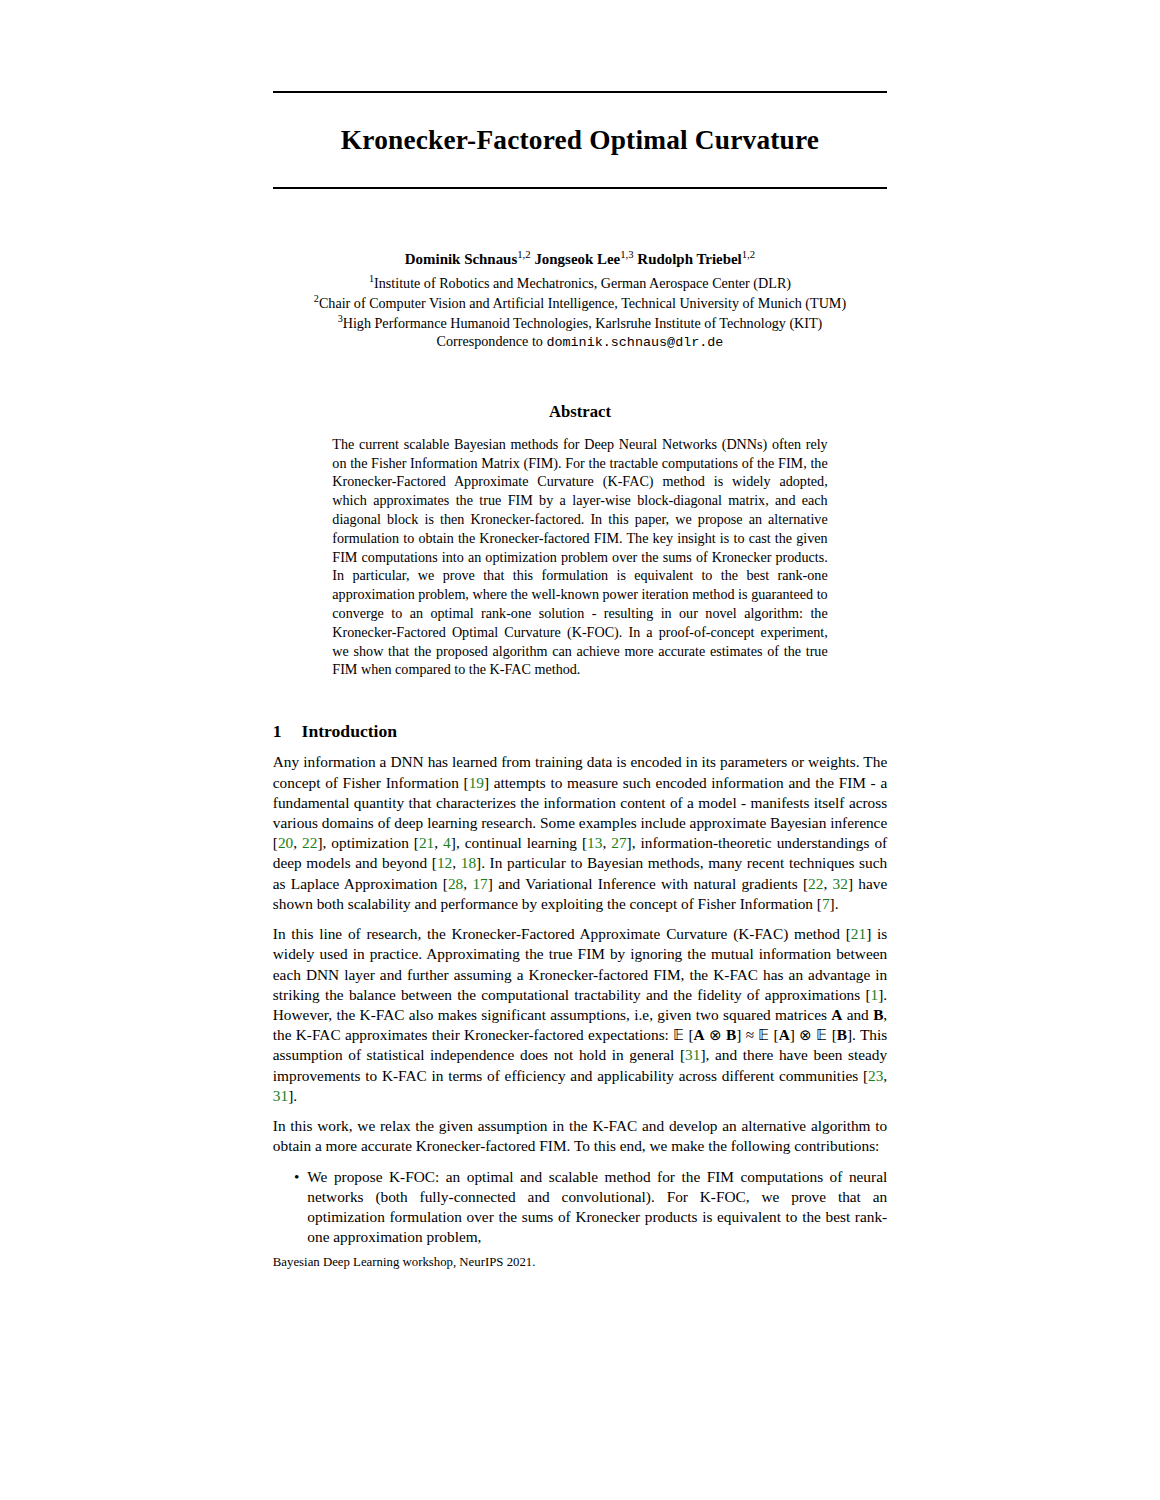Kronecker-Factored Optimal Curvature
Dominik Schnaus1,2 Jongseok Lee1,3 Rudolph Triebel1,2
1Institute of Robotics and Mechatronics, German Aerospace Center (DLR)
2Chair of Computer Vision and Artificial Intelligence, Technical University of Munich (TUM)
3High Performance Humanoid Technologies, Karlsruhe Institute of Technology (KIT)
Correspondence to dominik.schnaus@dlr.de
Abstract
The current scalable Bayesian methods for Deep Neural Networks (DNNs) often rely on the Fisher Information Matrix (FIM). For the tractable computations of the FIM, the Kronecker-Factored Approximate Curvature (K-FAC) method is widely adopted, which approximates the true FIM by a layer-wise block-diagonal matrix, and each diagonal block is then Kronecker-factored. In this paper, we propose an alternative formulation to obtain the Kronecker-factored FIM. The key insight is to cast the given FIM computations into an optimization problem over the sums of Kronecker products. In particular, we prove that this formulation is equivalent to the best rank-one approximation problem, where the well-known power iteration method is guaranteed to converge to an optimal rank-one solution - resulting in our novel algorithm: the Kronecker-Factored Optimal Curvature (K-FOC). In a proof-of-concept experiment, we show that the proposed algorithm can achieve more accurate estimates of the true FIM when compared to the K-FAC method.
1 Introduction
Any information a DNN has learned from training data is encoded in its parameters or weights. The concept of Fisher Information [19] attempts to measure such encoded information and the FIM - a fundamental quantity that characterizes the information content of a model - manifests itself across various domains of deep learning research. Some examples include approximate Bayesian inference [20, 22], optimization [21, 4], continual learning [13, 27], information-theoretic understandings of deep models and beyond [12, 18]. In particular to Bayesian methods, many recent techniques such as Laplace Approximation [28, 17] and Variational Inference with natural gradients [22, 32] have shown both scalability and performance by exploiting the concept of Fisher Information [7].
In this line of research, the Kronecker-Factored Approximate Curvature (K-FAC) method [21] is widely used in practice. Approximating the true FIM by ignoring the mutual information between each DNN layer and further assuming a Kronecker-factored FIM, the K-FAC has an advantage in striking the balance between the computational tractability and the fidelity of approximations [1]. However, the K-FAC also makes significant assumptions, i.e, given two squared matrices A and B, the K-FAC approximates their Kronecker-factored expectations: 𝔼 [A ⊗ B] ≈ 𝔼 [A] ⊗ 𝔼 [B]. This assumption of statistical independence does not hold in general [31], and there have been steady improvements to K-FAC in terms of efficiency and applicability across different communities [23, 31].
In this work, we relax the given assumption in the K-FAC and develop an alternative algorithm to obtain a more accurate Kronecker-factored FIM. To this end, we make the following contributions:
We propose K-FOC: an optimal and scalable method for the FIM computations of neural networks (both fully-connected and convolutional). For K-FOC, we prove that an optimization formulation over the sums of Kronecker products is equivalent to the best rank-one approximation problem,
Bayesian Deep Learning workshop, NeurIPS 2021.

- - -

The job is to copy all the records precisely while omitting any picture.

Kronecker-Factored Optimal Curvature
Dominik Schnaus1,2 Jongseok Lee1,3 Rudolph Triebel1,2
1Institute of Robotics and Mechatronics, German Aerospace Center (DLR)
2Chair of Computer Vision and Artificial Intelligence, Technical University of Munich (TUM)
3High Performance Humanoid Technologies, Karlsruhe Institute of Technology (KIT)
Correspondence to dominik.schnaus@dlr.de
Abstract
The current scalable Bayesian methods for Deep Neural Networks (DNNs) often rely on the Fisher Information Matrix (FIM). For the tractable computations of the FIM, the Kronecker-Factored Approximate Curvature (K-FAC) method is widely adopted, which approximates the true FIM by a layer-wise block-diagonal matrix, and each diagonal block is then Kronecker-factored. In this paper, we propose an alternative formulation to obtain the Kronecker-factored FIM. The key insight is to cast the given FIM computations into an optimization problem over the sums of Kronecker products. In particular, we prove that this formulation is equivalent to the best rank-one approximation problem, where the well-known power iteration method is guaranteed to converge to an optimal rank-one solution - resulting in our novel algorithm: the Kronecker-Factored Optimal Curvature (K-FOC). In a proof-of-concept experiment, we show that the proposed algorithm can achieve more accurate estimates of the true FIM when compared to the K-FAC method.
1 Introduction
Any information a DNN has learned from training data is encoded in its parameters or weights. The concept of Fisher Information [19] attempts to measure such encoded information and the FIM - a fundamental quantity that characterizes the information content of a model - manifests itself across various domains of deep learning research. Some examples include approximate Bayesian inference [20, 22], optimization [21, 4], continual learning [13, 27], information-theoretic understandings of deep models and beyond [12, 18]. In particular to Bayesian methods, many recent techniques such as Laplace Approximation [28, 17] and Variational Inference with natural gradients [22, 32] have shown both scalability and performance by exploiting the concept of Fisher Information [7].
In this line of research, the Kronecker-Factored Approximate Curvature (K-FAC) method [21] is widely used in practice. Approximating the true FIM by ignoring the mutual information between each DNN layer and further assuming a Kronecker-factored FIM, the K-FAC has an advantage in striking the balance between the computational tractability and the fidelity of approximations [1]. However, the K-FAC also makes significant assumptions, i.e, given two squared matrices A and B, the K-FAC approximates their Kronecker-factored expectations: 𝔼 [A ⊗ B] ≈ 𝔼 [A] ⊗ 𝔼 [B]. This assumption of statistical independence does not hold in general [31], and there have been steady improvements to K-FAC in terms of efficiency and applicability across different communities [23, 31].
In this work, we relax the given assumption in the K-FAC and develop an alternative algorithm to obtain a more accurate Kronecker-factored FIM. To this end, we make the following contributions:
We propose K-FOC: an optimal and scalable method for the FIM computations of neural networks (both fully-connected and convolutional). For K-FOC, we prove that an optimization formulation over the sums of Kronecker products is equivalent to the best rank-one approximation problem,
Bayesian Deep Learning workshop, NeurIPS 2021.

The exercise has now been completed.